— begin Entries provided —
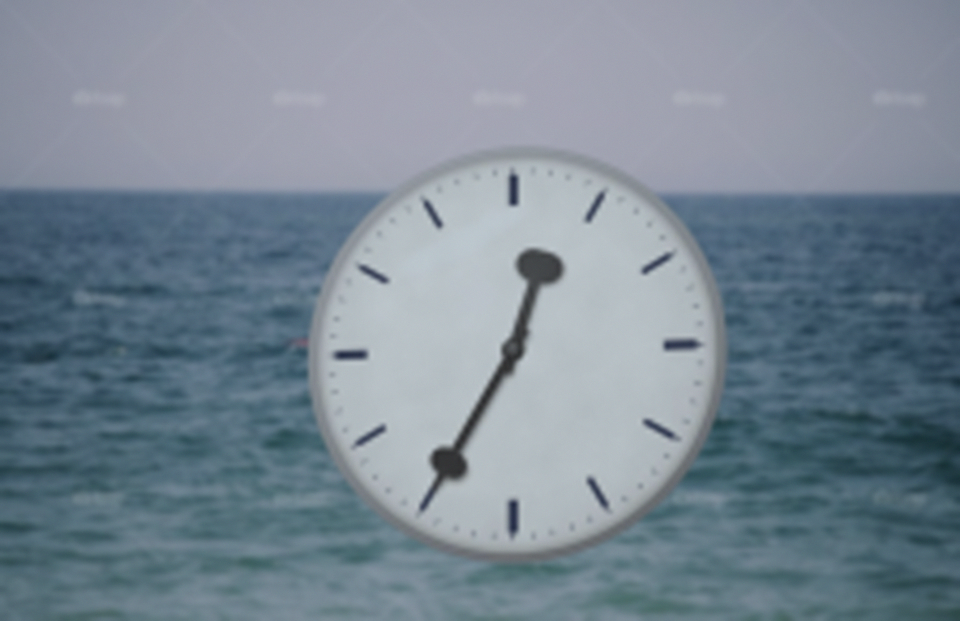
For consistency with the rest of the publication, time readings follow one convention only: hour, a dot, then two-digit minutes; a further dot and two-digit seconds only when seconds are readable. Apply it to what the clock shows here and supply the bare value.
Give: 12.35
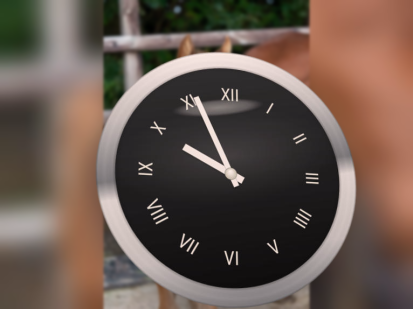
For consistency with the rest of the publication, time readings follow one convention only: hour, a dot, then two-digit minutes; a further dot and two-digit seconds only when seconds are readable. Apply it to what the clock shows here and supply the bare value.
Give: 9.56
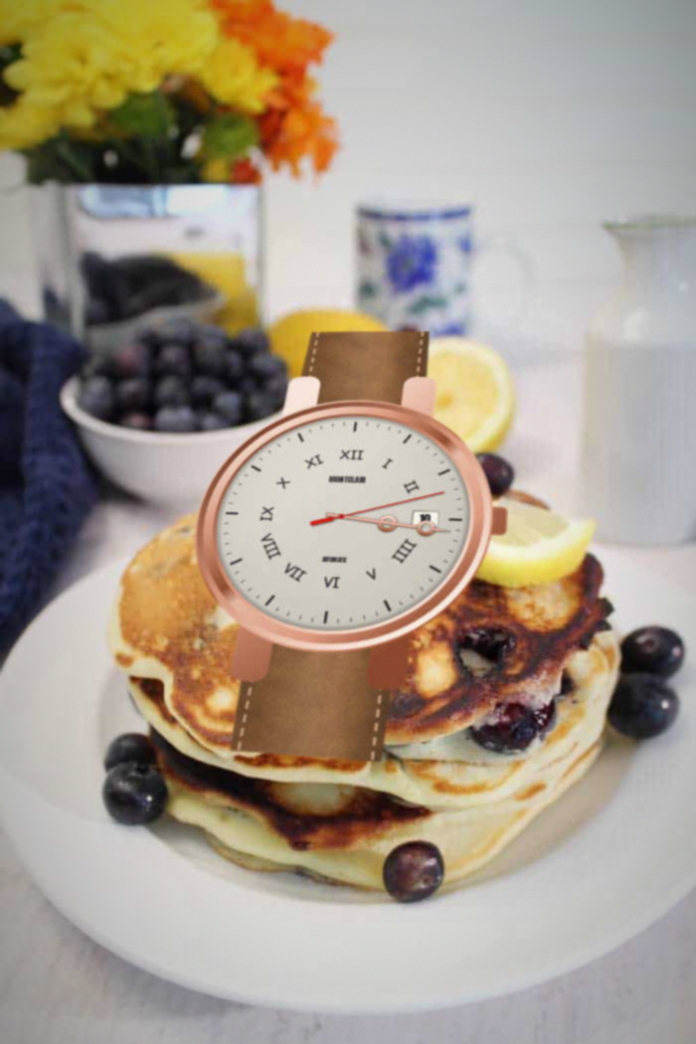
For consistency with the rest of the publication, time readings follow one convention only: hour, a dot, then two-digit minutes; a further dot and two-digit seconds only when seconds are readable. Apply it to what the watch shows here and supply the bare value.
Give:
— end Entries provided —
Problem description |
Update the data above by replacing "publication" with "catalog" wherever it occurs, keeping everything else unchanged. Leave the pictures out of your answer.

Solution |
For consistency with the rest of the catalog, time readings follow one convention only: hour, a dot, then two-digit minutes; a further dot and two-digit seconds only when seconds are readable. Apply it to what the clock shows here and supply the bare value.
Give: 12.35
For consistency with the rest of the catalog, time readings follow one convention only: hour, a dot, then two-digit minutes; a further dot and two-digit seconds only when seconds are readable. Apply it to what the clock shows here and supply the bare value.
Give: 9.56
For consistency with the rest of the catalog, time readings follow one convention only: hour, a dot, then two-digit minutes; a further dot and two-digit seconds only when seconds are readable. Apply it to what the watch shows here and supply the bare value.
Give:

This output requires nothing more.